Sumbar.KabaeDaerah.com-Melaporkan tindak pidana ke SPKT Polda Sumbar ternyata tidak mudah. Pelapor dipaksa bolak balik ke lantai 3 dan 4, dapat di bayangkan jika yang melapor orang yang sudah tua, dan kesehatan kurang baik, pada hal menurut aturan, melapor ke kantor Polisi cukup datang ke SPKT.
Polda Sumbar justru merubah tempat melapor, seakan akan Polda tidak memfungsikan SKPT yang telah disediakan Polri, pelapor harus mondar mandir menemui piket reskrimum.
Tugas dan fungsi SPKT untuk menerima laporan masyarakat sepertinya sudah berubah, SPKT yang katanya tempat melapor tidak berfungsi sebagai mana mestinya.
SPKT (Sentra Pelayanan Kepolisian Terpadu) bahkan dibuat mandul alias tidak berfungsi.
SPKT adalah tempat melapor bagi masyarakat, di Polda Sumbar SPKT hanya hanya berfungsi sebagai tempat mengisi buku tamu dan sekedar tempat diskusi tanpa keputusan, setelah itu pelapor akan diserahkan ke piket Reskrim.
SPKT yang disediakan Polri sebagai tempat melapor bagi masyarakat, peelapor justru diminta menghadap piket Reskrim.
Disinilah letak kesalahan yang terjadi, yang akan melakukan proses adalah reskrim, tentunya sesuka hati piket reskrim untuk menerima laporan, akibatnya, masyarakat kesulitan untuk melapor, hal itu kami rasakan sendiri, kata ketua LSM KOAD.
Menurut undang undang terkait melporkan pidana:
Namun, hal ini diatur dalam Keputusan Bersama Mahkamah Agung, Menteri Kehakiman, Kejaksaan Agung, dan Kapolri No. 08/KMA/1984, No. M.02-KP.10.06 Tahun 1984, No. KEP-076/J.A/3/1984, No. Pol KEP/04/III/1984 tentang Peningkatan Koordinasi dalam Penanganan Perkara Pidana (Mahkejapol) dan pada Peraturan Kapolri No. Pol. Skep/1205/IX/2000 tentang Pedoman Administrasi Penyidikan Tindak Pidana di mana diatur bahwa bukti permulaan yang cukup merupakan alat bukti untuk menduga adanya suatu tindak pidana dengan mensyaratkan minimal satu laporan polisi ditambah dengan satu alat bukti yang sah sebagaimana diatur dalam Pasal 184 KUHAP.

* Pekerjaan yang Diminta
a) Dalam kutipan tentang pelaporan tindak pidana di Polda Sumbar, apa kepanjangan dari SPKT?
b) Teruskan tulisan tentang pelaporan tindak pidana di Polda Sumbar, dimulai setelah kalimat terakhirnya.

* Catatan Data

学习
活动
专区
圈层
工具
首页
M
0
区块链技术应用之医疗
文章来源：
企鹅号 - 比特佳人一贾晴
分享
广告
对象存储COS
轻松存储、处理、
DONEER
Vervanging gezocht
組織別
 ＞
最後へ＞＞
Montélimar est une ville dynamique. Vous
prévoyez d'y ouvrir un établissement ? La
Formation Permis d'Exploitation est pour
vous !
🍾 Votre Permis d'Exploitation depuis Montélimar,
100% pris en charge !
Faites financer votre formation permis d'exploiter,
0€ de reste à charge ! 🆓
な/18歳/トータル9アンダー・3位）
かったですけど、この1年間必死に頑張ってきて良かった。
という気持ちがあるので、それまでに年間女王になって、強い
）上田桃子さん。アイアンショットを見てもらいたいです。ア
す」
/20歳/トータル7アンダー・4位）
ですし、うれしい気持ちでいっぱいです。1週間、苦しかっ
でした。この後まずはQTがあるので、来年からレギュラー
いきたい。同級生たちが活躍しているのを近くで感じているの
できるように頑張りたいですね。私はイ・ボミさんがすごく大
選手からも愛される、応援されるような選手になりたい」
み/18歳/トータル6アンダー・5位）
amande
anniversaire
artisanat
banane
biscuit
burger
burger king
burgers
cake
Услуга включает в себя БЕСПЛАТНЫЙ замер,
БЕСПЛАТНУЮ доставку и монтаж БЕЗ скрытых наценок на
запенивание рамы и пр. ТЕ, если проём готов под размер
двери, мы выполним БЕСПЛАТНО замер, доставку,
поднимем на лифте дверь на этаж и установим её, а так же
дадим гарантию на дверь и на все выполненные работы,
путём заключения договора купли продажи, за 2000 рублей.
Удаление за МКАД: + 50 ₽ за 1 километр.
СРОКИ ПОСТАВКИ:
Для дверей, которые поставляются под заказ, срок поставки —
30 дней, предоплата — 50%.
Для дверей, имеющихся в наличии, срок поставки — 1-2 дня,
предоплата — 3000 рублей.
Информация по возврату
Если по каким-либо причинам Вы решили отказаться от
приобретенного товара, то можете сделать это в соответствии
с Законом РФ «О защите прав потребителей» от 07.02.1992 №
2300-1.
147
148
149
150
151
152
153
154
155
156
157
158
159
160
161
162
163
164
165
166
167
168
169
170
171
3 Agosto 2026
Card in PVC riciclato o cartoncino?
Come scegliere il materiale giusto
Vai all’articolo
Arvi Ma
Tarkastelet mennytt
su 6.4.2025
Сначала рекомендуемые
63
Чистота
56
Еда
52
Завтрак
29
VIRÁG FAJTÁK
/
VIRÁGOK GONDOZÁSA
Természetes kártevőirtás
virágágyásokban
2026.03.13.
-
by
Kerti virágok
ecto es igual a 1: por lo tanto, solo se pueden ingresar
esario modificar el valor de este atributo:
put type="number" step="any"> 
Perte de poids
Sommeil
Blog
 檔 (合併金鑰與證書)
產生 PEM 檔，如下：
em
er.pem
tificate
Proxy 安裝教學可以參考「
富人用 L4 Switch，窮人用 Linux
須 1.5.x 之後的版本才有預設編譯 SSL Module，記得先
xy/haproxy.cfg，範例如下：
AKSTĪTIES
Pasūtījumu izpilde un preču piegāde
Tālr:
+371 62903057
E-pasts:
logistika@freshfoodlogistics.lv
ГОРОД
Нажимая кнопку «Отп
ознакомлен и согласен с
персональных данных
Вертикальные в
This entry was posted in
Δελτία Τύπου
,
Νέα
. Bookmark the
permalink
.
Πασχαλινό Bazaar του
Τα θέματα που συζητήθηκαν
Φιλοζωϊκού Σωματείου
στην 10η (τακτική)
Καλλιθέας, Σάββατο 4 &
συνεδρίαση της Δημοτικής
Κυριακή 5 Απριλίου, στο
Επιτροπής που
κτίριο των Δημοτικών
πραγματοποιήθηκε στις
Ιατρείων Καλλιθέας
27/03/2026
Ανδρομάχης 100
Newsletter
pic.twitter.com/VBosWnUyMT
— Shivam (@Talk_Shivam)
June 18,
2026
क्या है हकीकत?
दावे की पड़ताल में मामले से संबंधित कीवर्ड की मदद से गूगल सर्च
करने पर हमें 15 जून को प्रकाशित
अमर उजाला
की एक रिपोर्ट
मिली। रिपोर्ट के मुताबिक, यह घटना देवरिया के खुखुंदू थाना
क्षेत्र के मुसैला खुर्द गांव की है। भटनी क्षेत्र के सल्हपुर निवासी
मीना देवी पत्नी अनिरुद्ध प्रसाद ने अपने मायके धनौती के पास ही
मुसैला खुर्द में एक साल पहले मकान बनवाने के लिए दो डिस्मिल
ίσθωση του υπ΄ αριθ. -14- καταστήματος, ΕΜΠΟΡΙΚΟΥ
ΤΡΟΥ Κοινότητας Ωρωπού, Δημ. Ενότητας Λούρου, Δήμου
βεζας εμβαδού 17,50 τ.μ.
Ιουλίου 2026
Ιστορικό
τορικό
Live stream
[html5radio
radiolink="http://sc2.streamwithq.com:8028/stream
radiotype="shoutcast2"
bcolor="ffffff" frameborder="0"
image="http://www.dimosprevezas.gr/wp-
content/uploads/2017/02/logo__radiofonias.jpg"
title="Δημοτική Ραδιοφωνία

* Jawaban Setiap Tugas
a) Sentra Pelayanan Kepolisian Terpadu.

b)
Pasal 184 KUHAP mengatur mengenai alat bukti yang sah. Sebelumnya, di dalam Pasal 183 KUHAP dinyatakan bahwa hakim tidak boleh menjatuhkan pidana kepada seorang kecuali apabila dengan sekurang-kurangnya dua alat bukti yang sah ia memperoleh keyakinan bahwa suatu tindak pidana benar-benar terjadi dan bahwa terdakwalah yang bersalah melakukannya.
Oleh karena itu, berdasarkan Pasal 184 KUHAP yang seringkali dikenal sebagai alat bukti yang sah dalam penjatuhan putusan oleh hakim, antara lain: keterangan saksi, keterangan ahli, surat, petunjuk, dan keterangan terdakwa.
Pasal 108 (1) Setiap orang yang mengalami, melihat, menyaksikan dan atau menjadi korban peristiwa
yang merupakan tindak pidana berhak untuk mengajukan laporan atau pengaduan kepada
penyelidik dan atau penyidik baik lisan maupun tertulis.
Pasal 108 (2) Setiap orang yang mengetahui permufakatan jahat untuk melakukan tindak pidana
terhadap ketenteraman dan keamanan umum atau terhadap jiwa atau terhadap hak milik wajib
seketika itu juga melaporkan hal tersebut kepada penyelidik atau penyidik.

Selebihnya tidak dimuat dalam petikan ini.